For decreasing positive integers $a_1>a_2>...>a_n>0$ when $a_1=m$.
Mark $a_{n+1}=0$, Prove that $\sum_{k=1}^n \frac{a_i-a_{i+1}}{a_i} < H_m=\sum_{k=1}^m \frac{1}{k}$
Might add that $n$ can be chosen by us, as long as $a_1=m$.
I got the problem from a different problem and if I prove this I solved the problem, so I'm not sure if it's true.
I know the harmonic number is achieved if we choose $a_i=m-i+1$ i.e $a_m=1<a_{m-1}=2<...<a_1=m$
My attemp was to prove that the question is equivalent to proving $$\min \sum_{k=1}^n \frac{a_{i+1}}{a_i} $$ is achieved by $a_i=m-i+1$ i.e $a_m=1<a_{m-1}=2<...<a_1=m$.

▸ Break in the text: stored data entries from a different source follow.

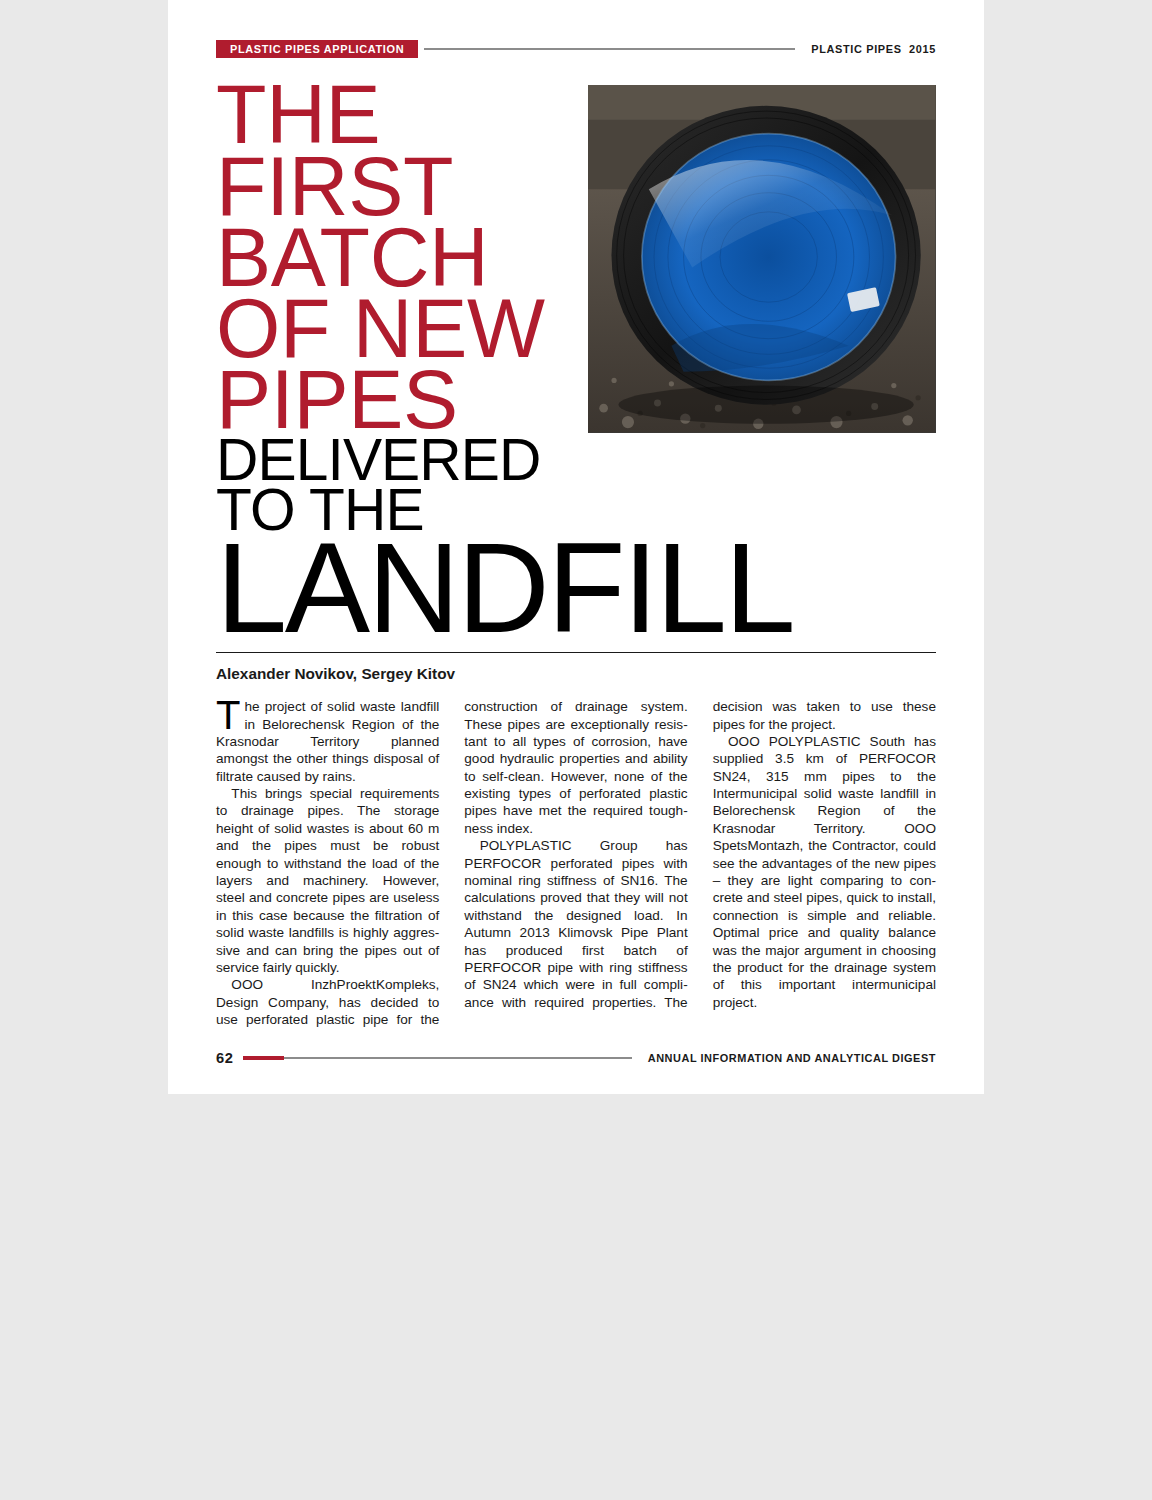PLASTIC PIPES APPLICATION
PLASTIC PIPES 2015
THE FIRST BATCH OF NEW PIPES DELIVERED TO THE LANDFILL
Alexander Novikov, Sergey Kitov
The project of solid waste landfill in Belorechensk Region of the Krasnodar Territory planned amongst the other things disposal of filtrate caused by rains.
This brings special requirements to drainage pipes. The storage height of solid wastes is about 60 m and the pipes must be robust enough to withstand the load of the layers and machinery. However, steel and concrete pipes are useless in this case because the filtration of solid waste landfills is highly aggressive and can bring the pipes out of service fairly quickly.
OOO InzhProektKompleks, Design Company, has decided to use perforated plastic pipe for the construction of drainage system. These pipes are exceptionally resistant to all types of corrosion, have good hydraulic properties and ability to self-clean. However, none of the existing types of perforated plastic pipes have met the required toughness index.
POLYPLASTIC Group has PERFOCOR perforated pipes with nominal ring stiffness of SN16. The calculations proved that they will not withstand the designed load. In Autumn 2013 Klimovsk Pipe Plant has produced first batch of PERFOCOR pipe with ring stiffness of SN24 which were in full compliance with required properties. The decision was taken to use these pipes for the project.
OOO POLYPLASTIC South has supplied 3.5 km of PERFOCOR SN24, 315 mm pipes to the Intermunicipal solid waste landfill in Belorechensk Region of the Krasnodar Territory. OOO SpetsMontazh, the Contractor, could see the advantages of the new pipes – they are light comparing to concrete and steel pipes, quick to install, connection is simple and reliable. Optimal price and quality balance was the major argument in choosing the product for the drainage system of this important intermunicipal project.
62
ANNUAL INFORMATION AND ANALYTICAL DIGEST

Showing the equivalent is simple, but proving that this is the best I havn't manage to do.
The idea has been nicely demonstrated in Matija's answer. Here is a formal proof for the general case.
For $1 \le i \le n$ and $a_{i+1}+1 < k \le a_i$ is $1/a_i \le 1/k$, so we have $$ \frac{a_i - a_{i+1}}{a_i} = \sum_{k=a_{i+1}+1}^{a_i} \frac 1{a_i} \le \sum_{k=a_{i+1}+1}^{a_i} \frac 1k \, , $$ with equality if $a_i - a_{i+1} = 1$, and strict inequality otherwise.
It follows that $$ \sum_{i=1}^n \frac{a_i - a_{i+1}}{a_i} \le \sum_{i=1}^n \sum_{k=a_{i+1}+1}^{a_i} \frac 1k \overset{(*)}{=} \sum_{k=1}^m \frac 1k = H_m \, . $$ $(*)$ holds because every integer $k$ between $1$ and $m$ is in exactly one half-open interval $(a_{i+1}, a_i]$.
Equality holds if $a_i - a_{i+1} = 1$ for all $i$, that is if $n = m$ and $a_i = m+1-i$ for $1 \le i \le m$. Otherwise the inequality is strict.